Thursday, February 10, 2011

Escape From an Unauthorized Arrest is Not An Escape

Pursuant to Executive Law § 259-i(3)(a)(i)and 9 NYCRR 8004.2, a parole officer is required to obtain a warrant before arresting a parolee for an alleged parole violation. There is currently no statutory exception to that warrant requirement
So what if pursuant to a verbal order from a Senior Parole Officer, a parole Officer, without a warrant, arrests and and shackles a reporting parolee when he arrived at the parole office. and them after the senior parole officer finished processing the necessary forms to obtain a warrant after defendant was taken into custody, the shackled parolee escaped. Is that Escape in the First Degree?

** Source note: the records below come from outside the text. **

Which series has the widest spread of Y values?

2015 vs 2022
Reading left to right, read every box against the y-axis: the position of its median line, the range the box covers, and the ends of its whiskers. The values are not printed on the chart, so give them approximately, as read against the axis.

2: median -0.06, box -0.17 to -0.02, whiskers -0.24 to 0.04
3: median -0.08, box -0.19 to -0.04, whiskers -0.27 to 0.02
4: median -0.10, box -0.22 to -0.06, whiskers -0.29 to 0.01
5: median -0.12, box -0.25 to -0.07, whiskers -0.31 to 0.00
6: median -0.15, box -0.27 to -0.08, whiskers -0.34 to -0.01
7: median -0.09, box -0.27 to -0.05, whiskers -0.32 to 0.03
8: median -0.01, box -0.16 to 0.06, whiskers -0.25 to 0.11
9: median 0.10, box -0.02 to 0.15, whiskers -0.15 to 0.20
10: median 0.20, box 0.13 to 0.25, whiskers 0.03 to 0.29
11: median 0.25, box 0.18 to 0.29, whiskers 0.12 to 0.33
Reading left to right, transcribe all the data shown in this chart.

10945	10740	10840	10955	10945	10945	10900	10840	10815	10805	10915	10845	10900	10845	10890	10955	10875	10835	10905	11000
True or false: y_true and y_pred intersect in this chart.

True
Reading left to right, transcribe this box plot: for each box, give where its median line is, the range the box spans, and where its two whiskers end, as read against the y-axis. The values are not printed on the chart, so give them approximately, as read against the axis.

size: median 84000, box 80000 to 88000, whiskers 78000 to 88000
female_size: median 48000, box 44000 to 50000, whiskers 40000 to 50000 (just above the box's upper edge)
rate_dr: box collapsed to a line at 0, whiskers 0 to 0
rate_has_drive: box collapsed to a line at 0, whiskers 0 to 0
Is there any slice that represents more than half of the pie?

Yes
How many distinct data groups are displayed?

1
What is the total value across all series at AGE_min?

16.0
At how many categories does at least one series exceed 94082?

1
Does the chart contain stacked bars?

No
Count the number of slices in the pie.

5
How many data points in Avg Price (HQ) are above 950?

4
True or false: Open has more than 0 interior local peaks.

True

In People v Colon (2011 NY Slip Op 00831 [4th Dept 2/11/11])the Appellate Division, Fourth Department held that it is not an escape in violation of the penal law because there had not been an authorized arrest. The Court explained

Pursuant to Penal Law § 205.15 (2), “[a] person is guilty of escape in the first degree when . . . [h]aving been arrested for, charged with or convicted of a class A or class B felony, he [or she] escapes from custody . . . .” A person is in “[c]ustody” when he or she is restrained “by a public servant pursuant to an authorized arrest” (§ 205.00 [2] [emphasis added]). Inasmuch as defendant’s arrest for a parole violation was not made pursuant to a warrant, it was not authorized (see Bratton, 8 NY3d at 642-643), and thus defendant was not in “[c]ustody” pursuant to Penal Law § 205.00 (2). Even assuming, arguendo, that the warrant was signed and issued after defendant’s arrest but before his escape, we conclude that such warrant did not render the arrest valid (see Bratton, 8 NY3d at 642-643).